As to the deduction for medical expenses, the plaintiffs’ argue there is nothing in the record to show any of Mrs. Spisak’s medical bills were covered by insurance and the jury’s verdict was awarded in a lump sum making it impossible to determine, what portion, if any was an award for medical expenses. Admittedly there is a semblance in the verdict figures to show the medical expenses were included.
As to delay damages, the courts in Pennsylvania have ruled delay damages may be added even if the total amount exceeds any damage limitations contained in the political subdivision Tort Claims Act.
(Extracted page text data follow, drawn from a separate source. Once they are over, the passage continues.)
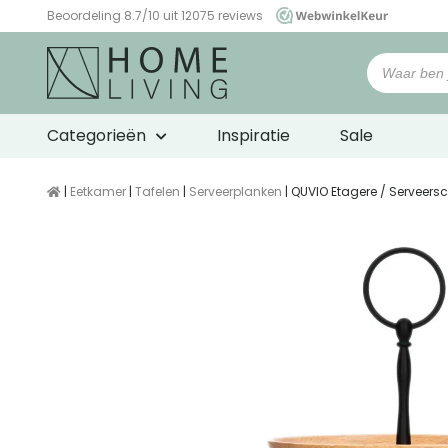
Beoordeling 8.7/10 uit 12075 reviews
WebwinkelKeur
Categorieën
Inspiratie
Sale
|
Eetkamer
|
Tafelen
|
Serveerplanken
| QUVIO Etagere / Serveers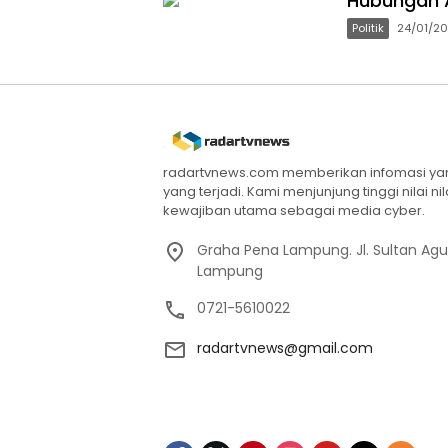
Hubungan 
Politik
24/01/2
radartvnews.com memberikan infomasi yang
yang terjadi. Kami menjunjung tinggi nilai n
kewajiban utama sebagai media cyber.
Graha Pena Lampung. Jl. Sultan Ag
Lampung
0721-5610022
radartvnews@gmail.com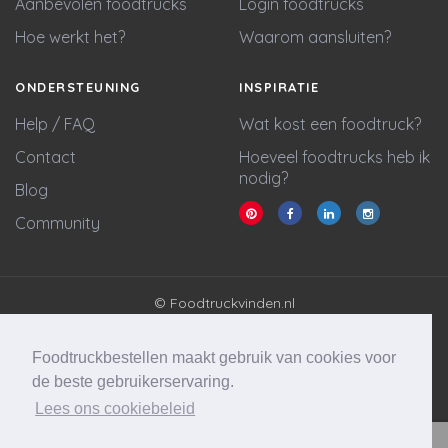
Aanbevolen foodtrucks
Login foodtrucks
Hoe werkt het?
Waarom aansluiten?
ONDERSTEUNING
INSPIRATIE
Help / FAQ
Wat kost een foodtruck?
Contact
Hoeveel foodtrucks heb ik
nodig?
Blog
Community
© Foodtruckvinden.nl
Algemene voorwaarden
Privacy policy
Foodtruckbestellen maakt gebruik van cookies voor
Cookie statement
de beste gebruikerservaring.
Lees ons cookiebeleid
Website & marketing door
Wycked Media
Vraag stellen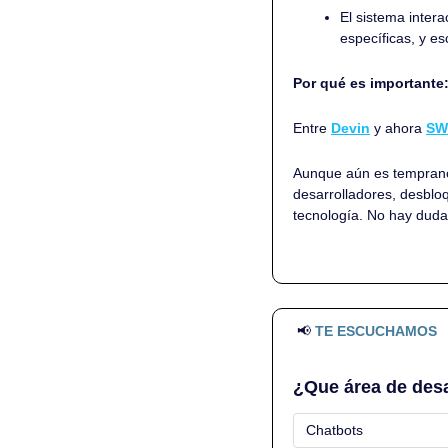
El sistema intera
específicas, y es
Por qué es importante:
Entre 
Devin
 y ahora 
SW
Aunque aún es temprano,
desarrolladores, desblo
tecnología. No hay duda
📢
TE ESCUCHAMOS
¿Que área de desar
Chatbots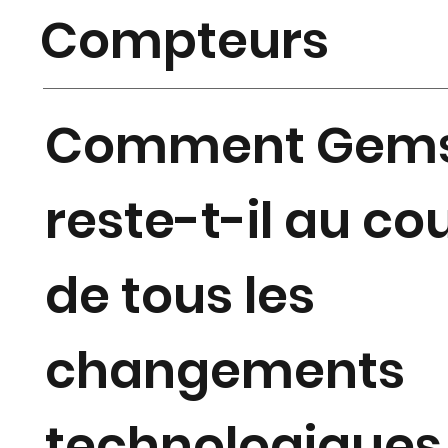
Compteurs
Comment Gem
reste-t-il au co
de tous les
changements
technologiques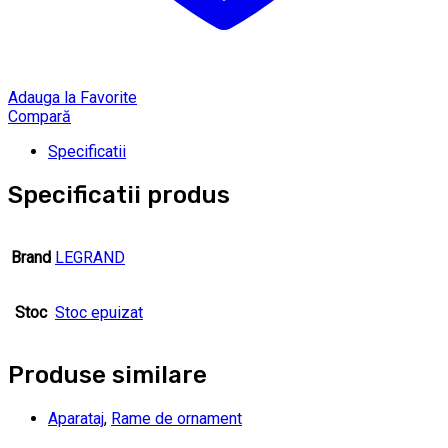
Adauga la Favorite
Compară
Specificatii
Specificatii produs
Brand
LEGRAND
Stoc
Stoc epuizat
Produse similare
Aparataj
,
Rame de ornament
See Kowal v. PennDOT, 100 Pa. Commw. 593, 598, 515 A.2d 116, 119-120 (1986).
Under Rule 238 of the Pennsylvania Rules of Civil Procedure damages for delay are generally awarded regardless of fault. Further, Derry Township made no settlement offer and so there is no question as to its responsibility for delay damages.
*238This court will follow the plain language of the statute, recognize the cap of $500,000 as payable to the plaintiffs and delay damages from July 7, 1989, to September 20, 1991.
Pursuant to this discourse the court enters the following
ORDER
And now, January 8, 1992, the motions of the defendant township of Derry for post-trial relief are denied and dismissed.
Judgment is directed to be entered against the defendant Derry Township and in favor of the plaintiffs Pamela and Gregory Spisak in the amount of $500,000 with delay damages calculated as follows:
For 177 days in 1989 at 11.5% $ 27,883.56
For 365 days in 1990 at 11.5% $ 57,500.00
For 263 days in 1991 at 10.75% $ 38,729.45
Total for delay damages $ 124,113.01
Total judgment directed for the plaintiffs is $624,113.01.